>>

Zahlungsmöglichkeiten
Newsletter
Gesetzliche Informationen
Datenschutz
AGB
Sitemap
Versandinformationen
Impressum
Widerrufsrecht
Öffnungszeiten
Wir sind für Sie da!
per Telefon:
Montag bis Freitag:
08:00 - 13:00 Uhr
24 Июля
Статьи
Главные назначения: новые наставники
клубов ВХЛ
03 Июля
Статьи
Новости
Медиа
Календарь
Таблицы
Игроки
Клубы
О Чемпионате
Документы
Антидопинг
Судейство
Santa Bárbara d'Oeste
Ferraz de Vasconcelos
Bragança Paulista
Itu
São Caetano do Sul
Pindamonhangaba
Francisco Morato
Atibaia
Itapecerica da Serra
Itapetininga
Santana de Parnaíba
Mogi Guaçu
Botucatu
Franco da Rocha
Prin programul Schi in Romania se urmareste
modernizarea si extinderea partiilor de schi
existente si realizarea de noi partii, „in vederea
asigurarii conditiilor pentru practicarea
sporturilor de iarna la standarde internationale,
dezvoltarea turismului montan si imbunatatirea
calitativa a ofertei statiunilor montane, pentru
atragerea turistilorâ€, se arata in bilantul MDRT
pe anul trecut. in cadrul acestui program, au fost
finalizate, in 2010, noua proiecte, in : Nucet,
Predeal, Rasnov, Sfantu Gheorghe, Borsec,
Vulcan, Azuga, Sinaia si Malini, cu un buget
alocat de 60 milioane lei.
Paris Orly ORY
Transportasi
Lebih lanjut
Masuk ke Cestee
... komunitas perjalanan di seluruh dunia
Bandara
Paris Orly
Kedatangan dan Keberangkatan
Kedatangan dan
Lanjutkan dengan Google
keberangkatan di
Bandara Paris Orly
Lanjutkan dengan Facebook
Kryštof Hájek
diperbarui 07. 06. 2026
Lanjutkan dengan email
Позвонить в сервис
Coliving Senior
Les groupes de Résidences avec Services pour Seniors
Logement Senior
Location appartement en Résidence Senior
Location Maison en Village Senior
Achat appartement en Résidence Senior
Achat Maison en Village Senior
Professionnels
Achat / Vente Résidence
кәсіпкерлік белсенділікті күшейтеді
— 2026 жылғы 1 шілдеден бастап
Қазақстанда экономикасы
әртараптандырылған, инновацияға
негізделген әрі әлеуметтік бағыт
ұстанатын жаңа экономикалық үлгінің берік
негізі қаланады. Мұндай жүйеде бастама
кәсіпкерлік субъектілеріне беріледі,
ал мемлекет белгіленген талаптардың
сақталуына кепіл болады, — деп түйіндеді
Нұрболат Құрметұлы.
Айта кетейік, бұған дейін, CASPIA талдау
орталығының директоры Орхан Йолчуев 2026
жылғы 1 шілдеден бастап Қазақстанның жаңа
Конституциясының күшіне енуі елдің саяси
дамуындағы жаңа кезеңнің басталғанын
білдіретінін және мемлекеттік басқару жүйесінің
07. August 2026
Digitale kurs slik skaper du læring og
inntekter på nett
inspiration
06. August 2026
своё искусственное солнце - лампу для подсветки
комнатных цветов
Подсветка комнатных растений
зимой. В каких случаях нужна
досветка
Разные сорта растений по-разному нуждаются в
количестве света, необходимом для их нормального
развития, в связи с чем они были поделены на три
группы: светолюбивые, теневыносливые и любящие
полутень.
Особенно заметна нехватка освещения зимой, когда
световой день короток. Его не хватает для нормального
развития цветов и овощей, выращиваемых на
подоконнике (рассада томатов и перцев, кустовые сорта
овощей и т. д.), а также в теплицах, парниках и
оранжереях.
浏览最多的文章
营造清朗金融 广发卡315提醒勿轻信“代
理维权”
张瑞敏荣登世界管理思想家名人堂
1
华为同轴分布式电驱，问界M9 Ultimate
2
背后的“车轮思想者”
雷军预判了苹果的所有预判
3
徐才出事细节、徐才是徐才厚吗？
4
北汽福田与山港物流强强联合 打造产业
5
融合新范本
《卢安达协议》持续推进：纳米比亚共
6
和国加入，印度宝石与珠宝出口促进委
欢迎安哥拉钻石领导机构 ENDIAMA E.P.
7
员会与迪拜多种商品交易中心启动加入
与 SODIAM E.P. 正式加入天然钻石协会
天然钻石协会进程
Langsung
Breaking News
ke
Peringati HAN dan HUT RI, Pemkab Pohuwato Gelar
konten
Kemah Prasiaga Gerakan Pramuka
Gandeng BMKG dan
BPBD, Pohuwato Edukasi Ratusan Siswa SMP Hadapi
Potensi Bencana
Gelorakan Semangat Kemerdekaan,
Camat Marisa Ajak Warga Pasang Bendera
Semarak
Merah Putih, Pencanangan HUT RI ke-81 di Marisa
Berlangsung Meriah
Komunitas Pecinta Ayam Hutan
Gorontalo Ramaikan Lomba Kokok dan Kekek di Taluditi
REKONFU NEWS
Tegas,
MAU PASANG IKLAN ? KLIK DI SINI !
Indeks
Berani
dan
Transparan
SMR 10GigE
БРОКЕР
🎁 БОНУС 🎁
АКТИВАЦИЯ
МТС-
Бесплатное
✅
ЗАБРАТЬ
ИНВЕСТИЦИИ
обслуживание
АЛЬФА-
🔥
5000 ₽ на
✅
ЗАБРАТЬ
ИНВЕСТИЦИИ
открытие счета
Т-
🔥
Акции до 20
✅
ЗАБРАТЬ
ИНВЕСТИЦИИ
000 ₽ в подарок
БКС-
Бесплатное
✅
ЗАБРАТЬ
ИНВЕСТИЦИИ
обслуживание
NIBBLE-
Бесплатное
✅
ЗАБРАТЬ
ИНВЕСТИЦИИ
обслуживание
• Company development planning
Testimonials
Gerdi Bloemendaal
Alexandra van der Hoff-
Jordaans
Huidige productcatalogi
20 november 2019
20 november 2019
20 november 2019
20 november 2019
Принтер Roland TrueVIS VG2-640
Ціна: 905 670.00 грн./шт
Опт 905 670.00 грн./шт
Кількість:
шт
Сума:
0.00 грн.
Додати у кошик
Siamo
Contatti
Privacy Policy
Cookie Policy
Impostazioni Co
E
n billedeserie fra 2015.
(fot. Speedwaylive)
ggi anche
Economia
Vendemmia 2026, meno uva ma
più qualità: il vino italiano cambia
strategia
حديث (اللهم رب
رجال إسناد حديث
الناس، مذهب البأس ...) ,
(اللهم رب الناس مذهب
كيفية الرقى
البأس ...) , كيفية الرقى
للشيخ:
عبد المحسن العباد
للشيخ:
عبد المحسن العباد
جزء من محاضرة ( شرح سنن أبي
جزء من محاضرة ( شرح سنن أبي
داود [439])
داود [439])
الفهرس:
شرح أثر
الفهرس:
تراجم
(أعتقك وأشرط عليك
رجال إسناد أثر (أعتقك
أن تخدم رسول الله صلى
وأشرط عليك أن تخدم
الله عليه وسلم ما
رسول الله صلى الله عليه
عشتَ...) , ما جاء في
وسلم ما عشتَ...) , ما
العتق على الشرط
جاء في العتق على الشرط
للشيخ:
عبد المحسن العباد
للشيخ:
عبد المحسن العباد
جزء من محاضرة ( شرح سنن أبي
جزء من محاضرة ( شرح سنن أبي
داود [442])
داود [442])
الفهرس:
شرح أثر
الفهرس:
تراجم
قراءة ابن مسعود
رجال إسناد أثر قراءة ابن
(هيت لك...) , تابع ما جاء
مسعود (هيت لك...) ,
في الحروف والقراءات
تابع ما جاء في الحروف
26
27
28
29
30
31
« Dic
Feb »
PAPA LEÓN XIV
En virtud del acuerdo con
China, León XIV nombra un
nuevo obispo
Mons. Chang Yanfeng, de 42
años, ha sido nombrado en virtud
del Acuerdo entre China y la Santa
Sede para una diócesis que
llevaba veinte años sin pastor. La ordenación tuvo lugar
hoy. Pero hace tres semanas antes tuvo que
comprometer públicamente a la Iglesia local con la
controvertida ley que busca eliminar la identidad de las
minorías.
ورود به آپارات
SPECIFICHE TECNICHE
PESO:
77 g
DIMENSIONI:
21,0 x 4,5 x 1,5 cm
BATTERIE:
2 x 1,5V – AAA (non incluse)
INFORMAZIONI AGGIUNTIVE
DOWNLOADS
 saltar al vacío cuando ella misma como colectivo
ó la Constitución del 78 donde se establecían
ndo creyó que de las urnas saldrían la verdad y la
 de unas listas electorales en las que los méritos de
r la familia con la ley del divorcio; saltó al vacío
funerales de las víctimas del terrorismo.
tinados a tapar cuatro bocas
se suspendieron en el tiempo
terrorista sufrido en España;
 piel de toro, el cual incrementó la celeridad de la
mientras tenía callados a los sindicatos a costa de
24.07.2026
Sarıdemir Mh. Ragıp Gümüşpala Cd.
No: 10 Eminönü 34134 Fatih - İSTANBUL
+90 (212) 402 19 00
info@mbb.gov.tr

<<

* Instruction: Take the word "العتق" and find each line of the material that contains it. Copy those lines.

* Response to the task:
العتق على الشرط
جاء في العتق على الشرط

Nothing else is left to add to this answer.